ABU(Junior Group) Excellent Work
You can make Peace in the World !
Hifza Gul Pakistan (23, female )
Peace itself is a little more than a word, and a theory that begins to take hold in the mind of the individual, until the commitment is made by one, to begin to practice peace within their own life. Peace on earth can only be manifested when inner peace is practiced on a large scale. Inner peace is realized when the harmonious union of mind, body and spirit are aligned in one’s life through a purposeful and intentional practice. Adding the following steps in our life, we can surely bring peace in the world.
- Think peace before power. Power based on love is a thousand times more effective and permanent than the power gained through threat of punishment. If you've learned to "control" other people through threatening behavior, demeanor, or actions, those who are subjected to your power will be responding out of coercion, not out of respect or care for you. This is not a peaceful way to live.
- When communicating with others, seek to avoid ordering, moralizing, demanding, threatening, or excessively needling them with questions aimed at eliciting too much information. Each of these forms of communication will give rise to conflict with others who feel that you're trying to control them rather than speak with them as an equal.
- Thinking in absolutes and holding to convictions without ever considering the viewpoints and perspectives of others is a sure way to live a life without peace.
- Cultivate your sense of humor. Humor is a peace-lover's disarming charm; few fanatics are ever humorous because they're too busy taking themselves and their cause too seriously. Humor allows you to release tension and to show up the repressive tendencies of extremist thinking.

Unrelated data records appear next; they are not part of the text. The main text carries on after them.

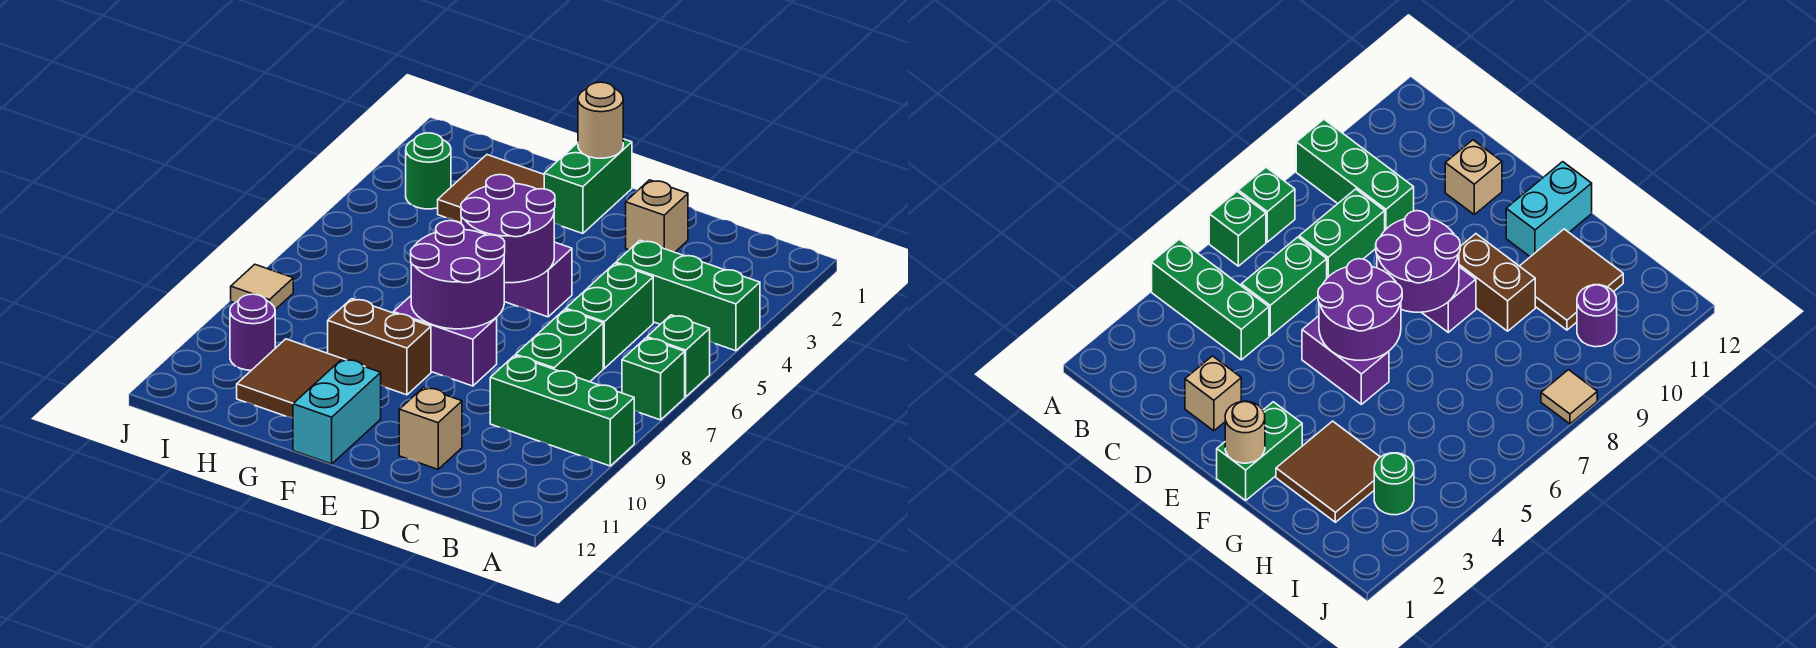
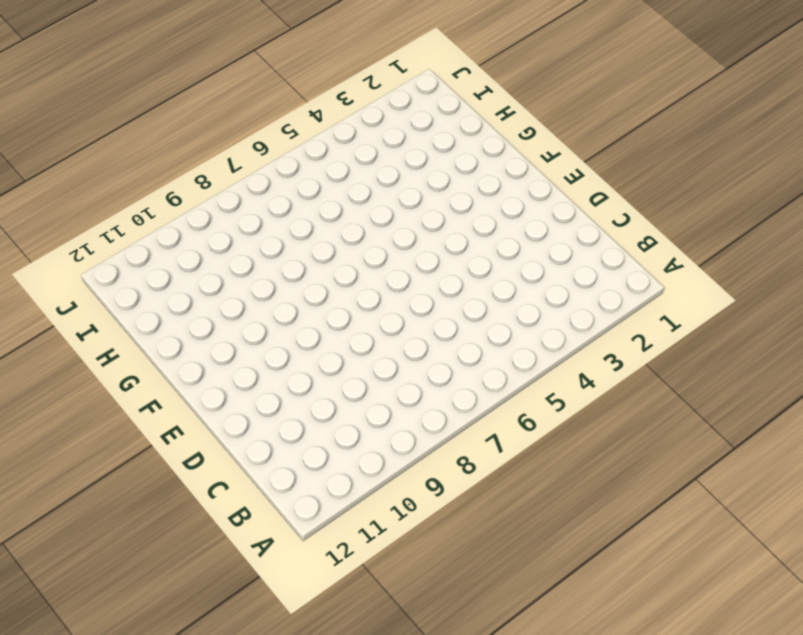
none -> green 1x3 brick [616,240,760,351]
none -> green 1x1 brick [647,315,710,397]
none -> green 1x1 brick [622,338,685,420]

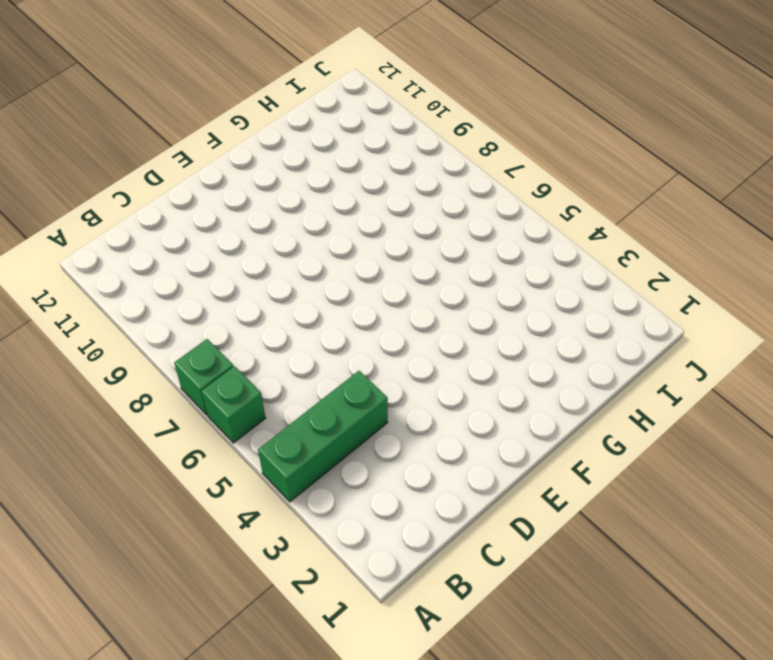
none -> green 1x3 brick [490,356,634,466]
none -> green 1x2 brick [566,263,653,368]
none -> green 1x2 brick [516,309,603,382]

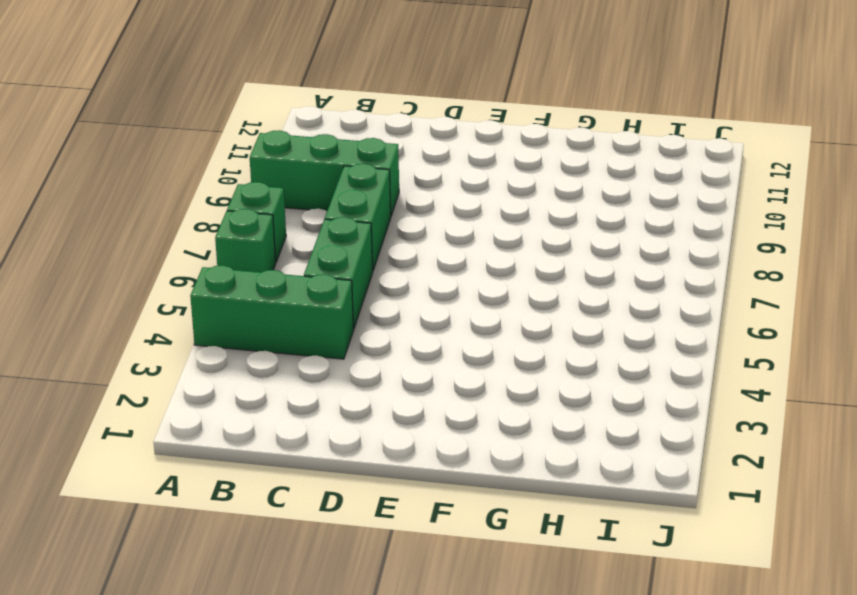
none -> tan 1x1 brick [626,180,688,252]
none -> tan 1x1 brick [399,387,462,469]
none -> purple 1x2 brick [504,242,572,317]

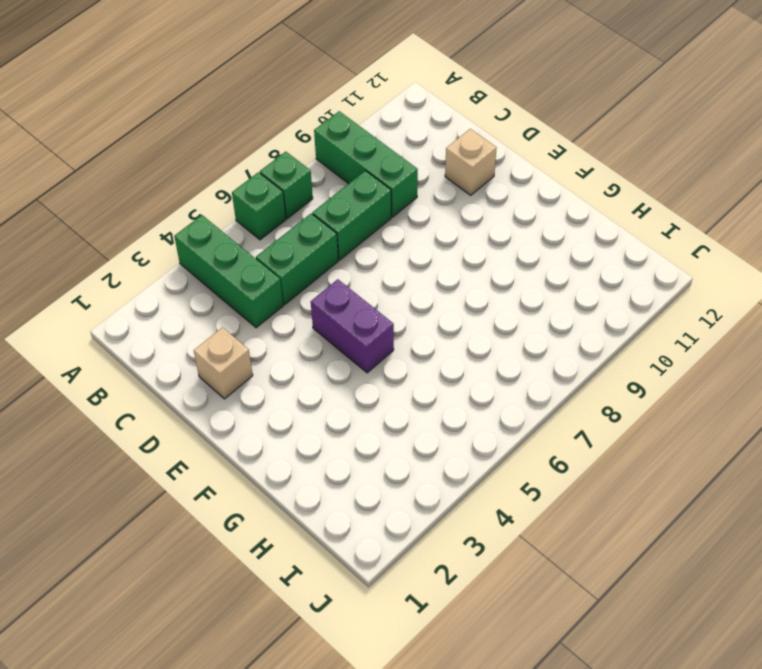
none -> purple 1x2 brick [393,296,497,386]
none -> green 1x2 brick [544,139,632,234]
none -> brown 1x2 brick [328,299,431,395]

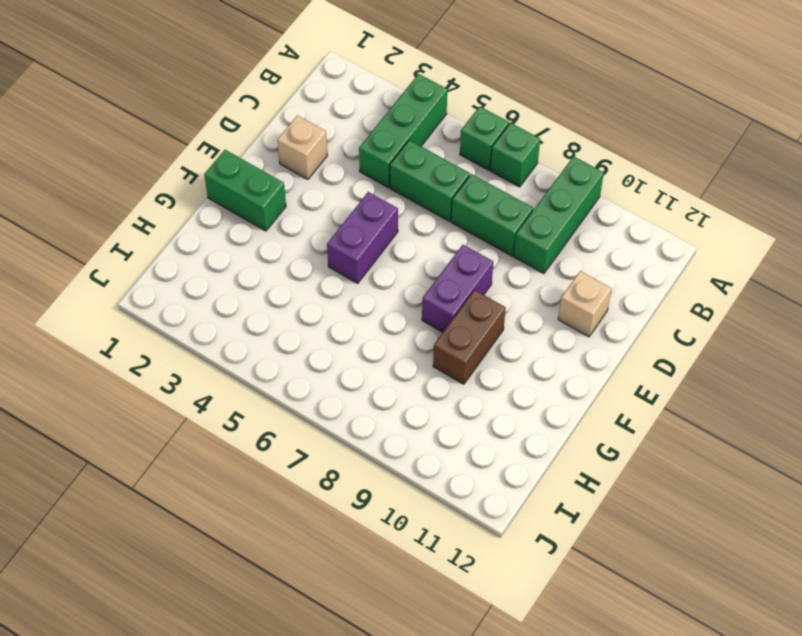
none -> cyan 1x2 brick [293,359,381,464]
none -> brown 2x2 tile [438,155,544,223]
none -> brown 2x2 tile [237,339,365,418]

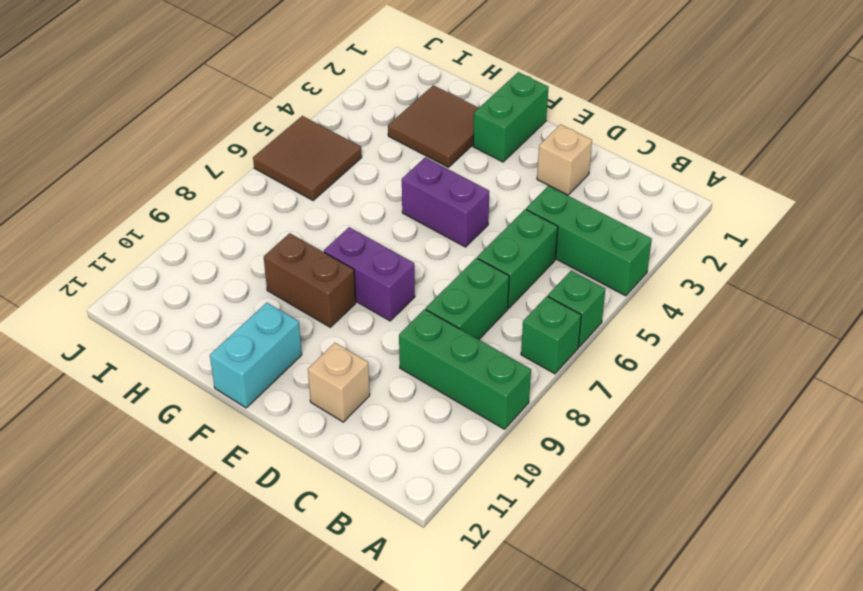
brown 2x2 tile [253,116,362,201] -> brown 2x2 tile moved to [237,339,365,418]
none -> green 1x1 round brick [406,133,451,209]
none -> purple 1x1 round brick [230,294,275,370]
none -> tan 1x1 tile [231,264,293,310]

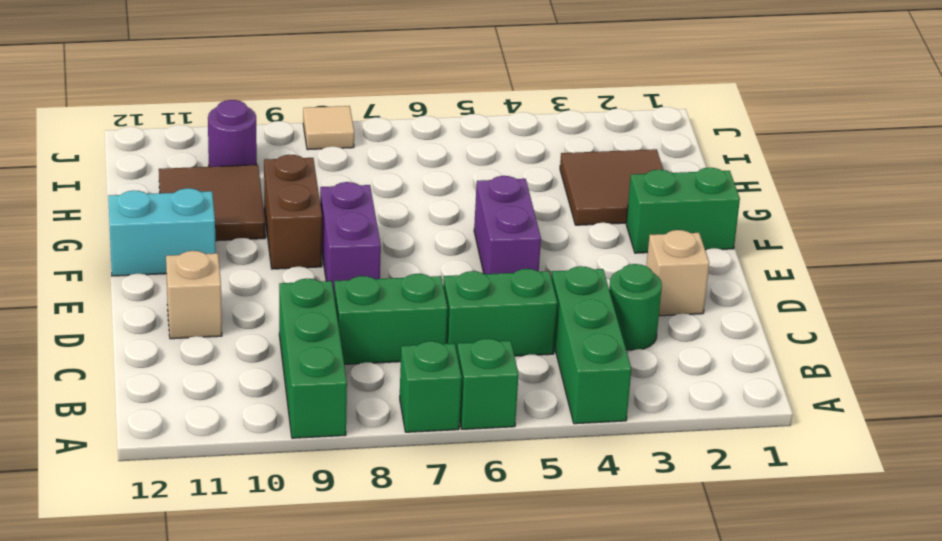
green 1x1 round brick [609,264,662,350] -> green 1x1 round brick moved to [406,133,451,209]
none -> purple 2x2 round brick [461,175,555,283]
none -> purple 2x2 round brick [411,221,505,329]
none -> tan 1x1 round brick [578,82,623,158]

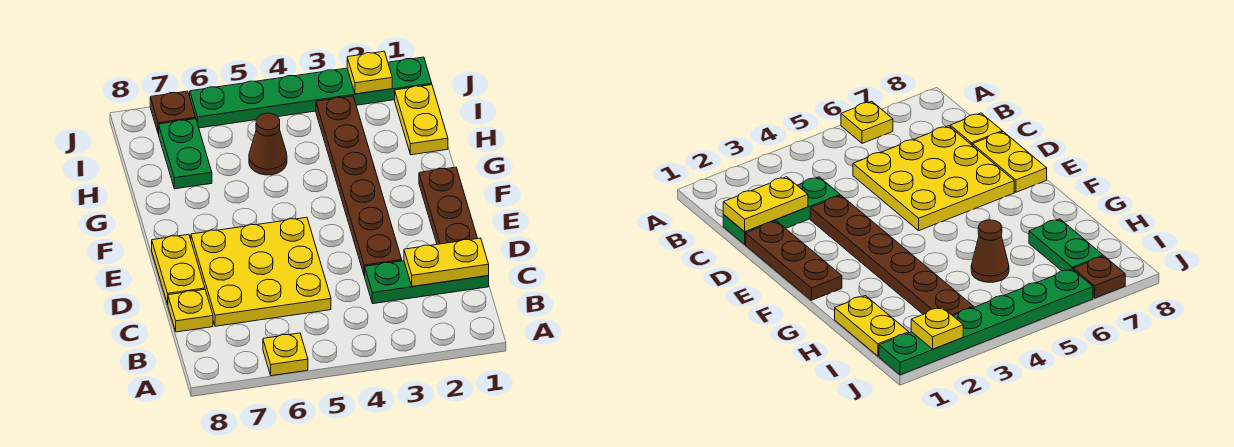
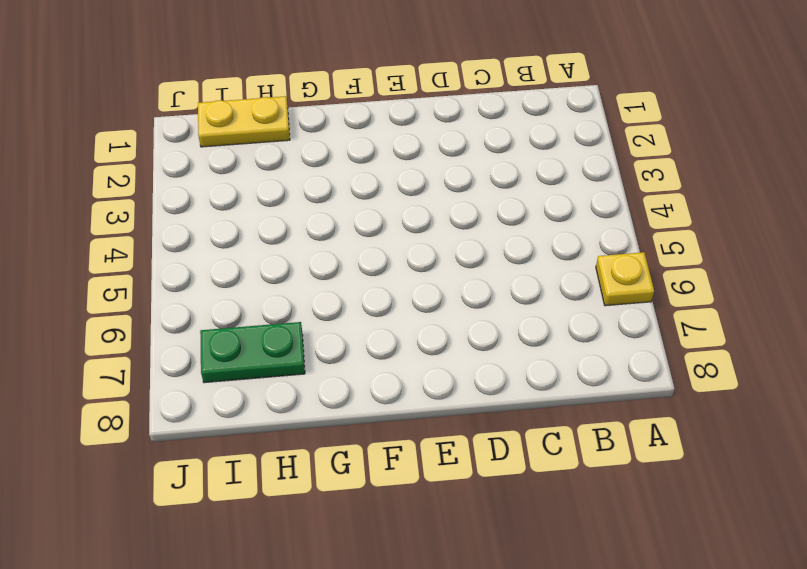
none -> green 1x3 plate [365,261,489,304]
none -> yellow 3x3 plate [191,217,331,326]
none -> yellow 1x1 plate [168,289,213,332]

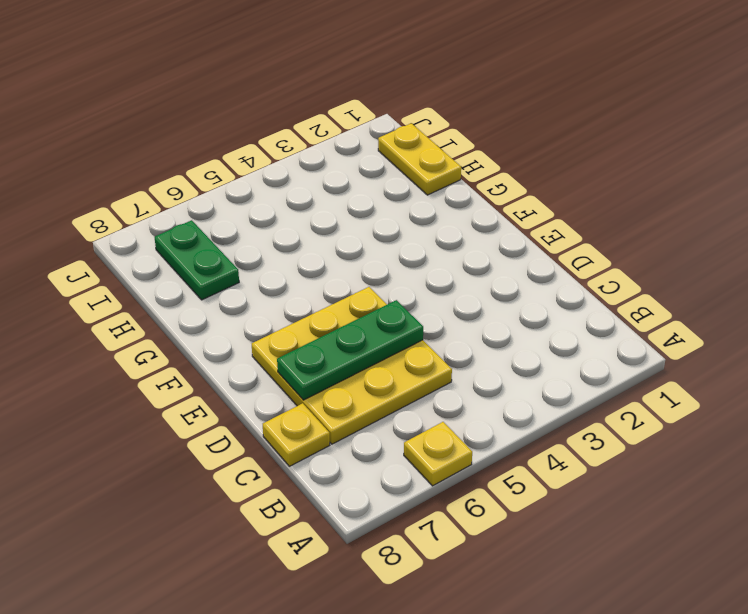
green 1x3 plate [277,300,423,400] -> green 1x3 plate moved to [365,261,489,304]
none -> brown 1x3 plate [419,167,478,244]
none -> brown 1x6 plate [316,96,402,276]
none -> yellow 1x2 plate [152,234,205,304]

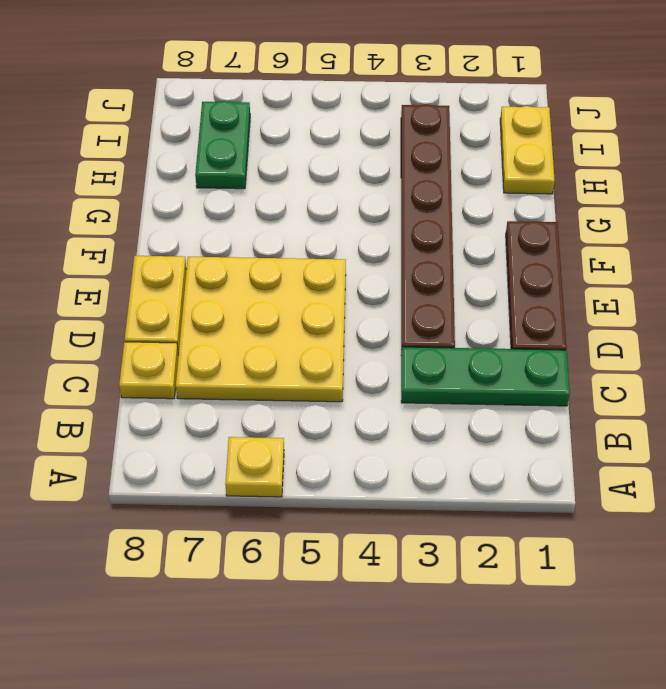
none -> brown 1x1 cone [249,113,287,175]
none -> green 1x6 plate [190,57,432,128]
none -> brown 1x1 plate [150,91,196,134]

- Rather than jumping to negative conclusions about other people, change your own perspective and nourish the good in others. In changing your perspective of others, you can initiate change in their own self-perception. For example, instead of seeing someone as stupid or incompetent, start calling them intelligent, effective, and clever. This will nourish them and encourage them to live up to the good you perceive in them. Seeing others as interesting, special, and caring beings underneath their bravado, anger, and torment, can bring about a great change for the better.
- A peaceful person does not use violence against another person or animal (sentient beings).
- The former UN High Commissioner for Human Rights, Mary Robinson, said: "My experience of conflict is that those who are involved in it long for even a day of peace”.
- Avoid violent movies, news reports of violent acts, and music with hateful or degrading lyrics.
- Surround yourself with peaceful images, music, and people.
- Reflection of thought is important – many a hasty response has resulted in a tragic outcome because time to think through all of the issues and angles has not been taken. Naturally, there are times when fast action is essential to ensure safety but these times do not excuse the many other times when reacting with care and consideration will result in much better outcomes for all concerned.
- If someone hurts you physically or mentally, do not react with anger or violence. Stop and think. Choose instead to respond peacefully.
- Ask the other person to stop and think and tell them that anger or violence will not resolve the issue at hand. Simply say "please don't do that". If they refuse to stop, remove yourself from the scene or situation.
- Just stop yourself. When you feel like the need to respond to something in a manner that portrays your anger, frustration, or irritation, tell yourself "Stop". Remove yourself from the situation that is bringing on confusion and inability to reflect. By giving yourself the space, you'll have time to overcome the initial angry feelings and replace them with thoughtful solutions, including not responding.
- Our cultural, religious, and political differences should not provide the backbone to invoke conflicts that can only bring sadness and destruction to our world. When you feel compelled to harm another out of a perceived slight to your reputation, or because you feel that their action deserves an equally abhorrent reaction, you perpetuate anger, violence, and sorrow. Replace this with forgiveness to seek the way of living peacefully.
- Trying to fill your life with possessions or improving yourself by social climbing without ever stopping to value your inner worth will leave you perpetually unhappy. When you crave something and you don't have it, you're in a place of conflict. It's easy to forget to be grateful for what you do have when you're constantly striving to upgrade your possessions, career, house, and life. Equally, owning too much stuff will create conflict and prevent you from living in peace because you're always at the beck and call of the "needs" of your possessions, from cleaning and maintenance, to insurance and security.
- It's hard to be motivated to violence against that which you see as beautiful, wondrous, amazing, and joyful; indeed, the greatest despair arising from wars comes from the destruction of innocence, beauty, and joy. Joy brings peace to your life because you're always prepared to see what is good in others and the world, and to be grateful for the wondrous aspects of life.
- There are a number of proactive ways that you can become the peaceful change you'd like to see in the world:
- Be a person who loves every person for who they truly are.
- Bring harmony to the world by championing love and peace for all. While this may seem daunting, reflect upon how Gandhi was able to show that a fragile, meekly man of small physical stature could achieve feats of incredible magnitude, all based on a staunch belief of practicing peace through non-violence. Your individual input does matter.